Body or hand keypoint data
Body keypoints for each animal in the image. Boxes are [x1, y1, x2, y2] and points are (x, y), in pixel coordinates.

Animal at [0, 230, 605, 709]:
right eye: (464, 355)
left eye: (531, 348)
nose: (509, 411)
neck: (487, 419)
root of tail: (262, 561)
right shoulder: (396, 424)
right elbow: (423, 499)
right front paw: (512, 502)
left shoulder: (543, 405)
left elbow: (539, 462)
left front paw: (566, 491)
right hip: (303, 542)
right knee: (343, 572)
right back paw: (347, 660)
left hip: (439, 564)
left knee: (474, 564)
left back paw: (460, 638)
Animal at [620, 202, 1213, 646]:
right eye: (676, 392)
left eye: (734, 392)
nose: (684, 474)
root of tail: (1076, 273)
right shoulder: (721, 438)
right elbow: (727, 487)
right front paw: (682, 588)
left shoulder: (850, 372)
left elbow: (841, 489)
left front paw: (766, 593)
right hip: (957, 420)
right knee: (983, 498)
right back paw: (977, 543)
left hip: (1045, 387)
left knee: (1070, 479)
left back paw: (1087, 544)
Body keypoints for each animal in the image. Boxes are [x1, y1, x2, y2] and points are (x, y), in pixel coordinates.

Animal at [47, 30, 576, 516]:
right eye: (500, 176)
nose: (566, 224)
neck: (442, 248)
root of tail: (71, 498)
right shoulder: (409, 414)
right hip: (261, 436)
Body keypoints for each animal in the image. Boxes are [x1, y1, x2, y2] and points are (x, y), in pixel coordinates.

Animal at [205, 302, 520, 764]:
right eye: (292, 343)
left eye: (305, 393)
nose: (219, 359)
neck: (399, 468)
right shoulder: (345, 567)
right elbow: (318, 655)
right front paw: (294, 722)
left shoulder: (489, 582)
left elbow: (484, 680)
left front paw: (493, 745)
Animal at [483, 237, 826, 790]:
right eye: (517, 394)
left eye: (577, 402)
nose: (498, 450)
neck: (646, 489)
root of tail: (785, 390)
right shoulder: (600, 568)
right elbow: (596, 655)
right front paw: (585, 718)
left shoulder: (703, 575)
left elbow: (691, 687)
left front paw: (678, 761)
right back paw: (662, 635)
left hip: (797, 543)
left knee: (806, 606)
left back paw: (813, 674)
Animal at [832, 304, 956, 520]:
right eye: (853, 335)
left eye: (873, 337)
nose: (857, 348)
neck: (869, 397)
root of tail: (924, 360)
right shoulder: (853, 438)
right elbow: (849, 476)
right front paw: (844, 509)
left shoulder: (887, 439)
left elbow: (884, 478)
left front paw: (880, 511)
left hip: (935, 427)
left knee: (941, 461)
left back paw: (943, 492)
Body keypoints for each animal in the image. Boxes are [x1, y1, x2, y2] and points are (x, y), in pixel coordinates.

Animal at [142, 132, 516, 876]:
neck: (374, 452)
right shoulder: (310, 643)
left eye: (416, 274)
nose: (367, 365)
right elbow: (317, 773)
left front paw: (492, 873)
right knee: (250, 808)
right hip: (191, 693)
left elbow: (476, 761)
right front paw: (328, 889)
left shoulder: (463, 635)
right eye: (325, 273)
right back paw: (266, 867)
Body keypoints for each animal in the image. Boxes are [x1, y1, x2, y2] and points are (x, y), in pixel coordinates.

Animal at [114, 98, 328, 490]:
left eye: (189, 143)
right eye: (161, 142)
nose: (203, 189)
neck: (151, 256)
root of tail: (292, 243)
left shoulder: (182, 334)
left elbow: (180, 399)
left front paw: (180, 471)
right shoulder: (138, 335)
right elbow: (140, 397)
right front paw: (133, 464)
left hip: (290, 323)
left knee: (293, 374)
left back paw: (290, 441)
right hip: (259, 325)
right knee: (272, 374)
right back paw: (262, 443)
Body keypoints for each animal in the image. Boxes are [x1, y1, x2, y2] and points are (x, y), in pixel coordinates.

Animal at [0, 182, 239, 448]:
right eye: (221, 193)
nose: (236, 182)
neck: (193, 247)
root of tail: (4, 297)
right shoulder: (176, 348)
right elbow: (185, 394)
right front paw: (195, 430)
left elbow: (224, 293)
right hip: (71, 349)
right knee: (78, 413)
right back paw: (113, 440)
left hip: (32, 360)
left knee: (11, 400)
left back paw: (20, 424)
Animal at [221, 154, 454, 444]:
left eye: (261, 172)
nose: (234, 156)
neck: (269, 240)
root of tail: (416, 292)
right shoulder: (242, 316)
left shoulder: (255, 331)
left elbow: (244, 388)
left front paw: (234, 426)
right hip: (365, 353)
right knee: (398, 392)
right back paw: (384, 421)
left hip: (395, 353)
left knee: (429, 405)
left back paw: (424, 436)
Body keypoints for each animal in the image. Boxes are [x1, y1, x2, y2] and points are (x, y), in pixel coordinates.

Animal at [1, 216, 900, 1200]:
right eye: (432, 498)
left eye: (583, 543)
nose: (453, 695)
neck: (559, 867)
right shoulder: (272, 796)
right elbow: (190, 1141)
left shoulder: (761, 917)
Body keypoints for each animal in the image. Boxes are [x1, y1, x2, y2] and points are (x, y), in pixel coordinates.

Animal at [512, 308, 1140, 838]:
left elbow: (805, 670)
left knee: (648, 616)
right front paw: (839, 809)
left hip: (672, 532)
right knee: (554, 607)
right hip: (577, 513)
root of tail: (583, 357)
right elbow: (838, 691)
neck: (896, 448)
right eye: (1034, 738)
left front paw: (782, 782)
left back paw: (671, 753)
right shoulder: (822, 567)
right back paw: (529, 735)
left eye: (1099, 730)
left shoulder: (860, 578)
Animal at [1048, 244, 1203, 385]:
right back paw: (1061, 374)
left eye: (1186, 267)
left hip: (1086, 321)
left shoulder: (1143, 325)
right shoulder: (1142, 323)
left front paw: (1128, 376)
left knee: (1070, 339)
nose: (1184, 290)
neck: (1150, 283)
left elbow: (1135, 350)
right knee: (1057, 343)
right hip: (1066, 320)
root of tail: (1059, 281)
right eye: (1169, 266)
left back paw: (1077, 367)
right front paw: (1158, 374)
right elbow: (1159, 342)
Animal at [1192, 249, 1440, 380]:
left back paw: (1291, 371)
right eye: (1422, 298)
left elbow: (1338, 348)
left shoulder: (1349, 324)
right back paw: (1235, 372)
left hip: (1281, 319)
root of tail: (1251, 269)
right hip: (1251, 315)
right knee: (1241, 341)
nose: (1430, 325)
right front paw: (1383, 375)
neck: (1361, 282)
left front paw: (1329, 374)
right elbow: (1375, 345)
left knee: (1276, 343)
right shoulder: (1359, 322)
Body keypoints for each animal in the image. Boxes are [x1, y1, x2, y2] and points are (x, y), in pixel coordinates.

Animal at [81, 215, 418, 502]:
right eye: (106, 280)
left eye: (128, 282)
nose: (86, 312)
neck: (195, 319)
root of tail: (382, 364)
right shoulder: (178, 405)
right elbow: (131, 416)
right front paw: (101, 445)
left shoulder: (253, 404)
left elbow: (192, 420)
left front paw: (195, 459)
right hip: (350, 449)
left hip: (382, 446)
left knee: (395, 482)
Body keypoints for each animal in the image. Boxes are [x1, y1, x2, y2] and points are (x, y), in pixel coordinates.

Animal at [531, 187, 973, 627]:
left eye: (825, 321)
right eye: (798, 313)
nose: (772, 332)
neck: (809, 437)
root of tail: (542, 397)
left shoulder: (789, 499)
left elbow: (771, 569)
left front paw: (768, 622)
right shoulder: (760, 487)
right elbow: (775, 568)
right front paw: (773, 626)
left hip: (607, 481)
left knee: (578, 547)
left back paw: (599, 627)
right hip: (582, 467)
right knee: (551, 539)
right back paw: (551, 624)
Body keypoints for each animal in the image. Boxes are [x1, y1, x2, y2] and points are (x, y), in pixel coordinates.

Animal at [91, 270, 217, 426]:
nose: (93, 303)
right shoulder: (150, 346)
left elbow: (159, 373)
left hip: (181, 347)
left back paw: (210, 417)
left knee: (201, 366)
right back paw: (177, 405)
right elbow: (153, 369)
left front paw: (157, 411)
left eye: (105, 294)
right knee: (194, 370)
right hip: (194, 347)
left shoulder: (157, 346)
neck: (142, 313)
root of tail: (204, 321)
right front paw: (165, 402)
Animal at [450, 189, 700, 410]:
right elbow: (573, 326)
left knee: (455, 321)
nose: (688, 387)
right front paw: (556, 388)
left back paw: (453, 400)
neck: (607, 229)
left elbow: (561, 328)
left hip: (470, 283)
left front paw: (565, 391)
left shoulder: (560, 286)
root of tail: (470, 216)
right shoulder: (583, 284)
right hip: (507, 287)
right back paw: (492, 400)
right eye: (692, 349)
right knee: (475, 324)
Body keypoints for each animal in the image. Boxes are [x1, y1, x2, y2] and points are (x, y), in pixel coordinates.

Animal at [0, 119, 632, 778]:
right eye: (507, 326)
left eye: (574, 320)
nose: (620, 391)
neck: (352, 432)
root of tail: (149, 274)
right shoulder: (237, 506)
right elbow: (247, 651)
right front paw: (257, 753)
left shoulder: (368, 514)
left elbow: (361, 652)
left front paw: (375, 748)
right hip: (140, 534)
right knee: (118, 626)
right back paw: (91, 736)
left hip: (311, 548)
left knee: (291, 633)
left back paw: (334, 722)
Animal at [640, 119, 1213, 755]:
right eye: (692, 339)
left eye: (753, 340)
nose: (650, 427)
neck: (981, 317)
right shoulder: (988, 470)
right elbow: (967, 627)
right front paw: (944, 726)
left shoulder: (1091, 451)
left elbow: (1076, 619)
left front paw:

PROBLEM DETAILS
Look above for the line with "neck: (151, 256)" and the line with "neck: (269, 240)", and reproduce exactly those two lines plus every line between, nothing more.

WRITTEN ANSWER
neck: (151, 256)
root of tail: (292, 243)
left shoulder: (182, 334)
left elbow: (180, 399)
left front paw: (180, 471)
right shoulder: (138, 335)
right elbow: (140, 397)
right front paw: (133, 464)
left hip: (290, 323)
left knee: (293, 374)
left back paw: (290, 441)
right hip: (259, 325)
right knee: (272, 374)
right back paw: (262, 443)
Body keypoints for each animal in the image. Boxes are [x1, y1, x2, y2] and points are (x, y), in pixel coordinates.

Animal at [0, 182, 239, 448]:
right eye: (221, 193)
nose: (236, 182)
neck: (193, 247)
root of tail: (4, 297)
right shoulder: (176, 348)
right elbow: (185, 394)
right front paw: (195, 430)
left elbow: (224, 293)
right hip: (71, 349)
right knee: (78, 413)
right back paw: (113, 440)
left hip: (32, 360)
left knee: (11, 400)
left back paw: (20, 424)
Animal at [221, 154, 454, 444]:
left eye: (261, 172)
nose: (234, 156)
neck: (269, 240)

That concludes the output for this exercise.